Let me pick up on something from a previous post:
"The digital video encoder has never been happier than when given the job of encoding films by Chantal Akerman or James Benning. These are computer-friendly substrates"
The punch line being that the "ideal" computer image would be an empty frame. And the most odious image, according to the essence of computation, would be white noise, an image of pure entropy. I'm not sure if Gregory Chaitin has ever visualized his omega number, but that's what it might look like. The omega image.
In fact Jason Lariviere at NYU has been plotting the bitrates of different films, showing the contrast between the kinetic style of someone like Michael Bay and the slow films of Andrei Tarkovsky or Béla Tarr. For you DH fans, this provides a primitive way to measure aesthetic complexity in digital cinema, and likewise to show images exhibiting greater or lesser compatibility with the compression codec. Suffice it to say that Michael Bay aspires -- asymptotically, impossibly -- toward the omega image.
Transformers: Revenge of the Fallen (Bay, 2009) -- average bitrate: 31.29 mb/s
vs
The Sacrifice (Tarkovsky, 1986) -- average bitrate: 28.17 mb/s
Codec: MPEG-4 AVC Video pic.twitter.com/InZOE1q86B— Jason LaRivière (@immanenceftw) October 6, 2018
Of course this leads to a series of risks and potential pitfalls -- have the films been encoded in similar ways? do we have an effective baseline against which to measure? what's our control group?
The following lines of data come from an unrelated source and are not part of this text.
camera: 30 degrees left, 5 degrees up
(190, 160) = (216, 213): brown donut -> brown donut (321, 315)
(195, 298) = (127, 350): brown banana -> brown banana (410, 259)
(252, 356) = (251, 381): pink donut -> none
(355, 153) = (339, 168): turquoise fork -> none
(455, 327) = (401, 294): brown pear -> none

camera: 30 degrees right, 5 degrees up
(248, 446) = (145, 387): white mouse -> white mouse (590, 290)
And certainly a film can be encoded at any bitrate desired, be it low or high, meager or plentiful, cold or hot. So it's important to be cautious about jumping to conclusions. But at the very least we have a hypothetical measure of aesthetic complexity, or "cost."
(For maximum perverse entertainment one could subject certain films to "restrictive" bitrates, like encoding Revenge of the Fallen at the bitrate of The Sacrifice just to underscore how debilitating it would be for Bay to degrow into Tarkovsky.)
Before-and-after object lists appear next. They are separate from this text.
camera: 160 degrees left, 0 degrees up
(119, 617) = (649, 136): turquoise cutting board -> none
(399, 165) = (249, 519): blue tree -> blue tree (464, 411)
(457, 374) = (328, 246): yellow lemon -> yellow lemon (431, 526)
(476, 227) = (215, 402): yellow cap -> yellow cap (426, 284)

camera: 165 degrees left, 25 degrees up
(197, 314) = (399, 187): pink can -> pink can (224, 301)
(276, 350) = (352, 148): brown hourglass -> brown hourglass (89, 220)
Along similar lines, I've been thinking a lot about "cost" in media, not monetary cost of course but the cost of aesthetic complexity. (Cost isn't the right word, but I can't think of a better one.) So for instance, highly detailed textures are "free" for the camera obscura and its derivative forms (analog photography, or even, in reverse, the magic lantern), but they are "expensive" if you try to render them with a computer. Photography essentially starts at the aesthetic level of the world, but computers start at zero. And everything above zero comes at a price measurable in electricity usage, time, cpu power, resolution, etc.
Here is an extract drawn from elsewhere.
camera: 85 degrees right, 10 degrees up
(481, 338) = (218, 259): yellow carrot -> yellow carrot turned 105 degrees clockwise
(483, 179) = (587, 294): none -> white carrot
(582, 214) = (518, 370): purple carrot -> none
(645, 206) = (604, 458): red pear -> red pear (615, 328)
Simply apply brute economic realism to the computer and the "ideal" image of computation quickly shows itself. The ideal computer image is an empty frame. Ideal computation is emptiness.
Contrast this with other episodes in art history, where empty frames are in fact quite difficult to achieve, and are often only the consequence of tedious illusionistic techniques. Try taking an empty photograph, for instance; it's practically impossible. As artist Liz Deschenes has shown, the more you try to empty the photographic image -- removing the camera, removing the object -- the more lush and vivid it becomes. There's always some grain or schmutz or something. And the same is true for audio recording. Silence is a concept; it's not a reality, at least not in analog representation.
In other words, analog representation has a very hard time being empty... because it's already predefined as the thing that isn't empty. Whereas digital representation always aspires toward an empty frame... because the digital means framing and nothing else. (This is one way in which digitality and phenomenology are incompatible. Digitality is pure "conditions of possibility" but without thereness. Phenomenology is an inquiry into conditions of possibility but always from within the real experience of thereness.)
Now the lovely irony...recall how entropy is central to Claude Shannon's definition of information. Information is defined directly in terms of entropy; more entropy means more information. So the omega image above is an amazing contradiction. From the perspective of information theory it's maximal information. But from the perspective of computation -- and according to Chaitin's definition -- the image is literally uncomputable. So the most uncomputable is also the most informatic.
So if you want to know the essence of film, luxuriate in the visual richness of Josef von Sternberg or Max Ophüls. But if you want to know the essence of the computer, just watch the last section of Antonioni's Eclipse.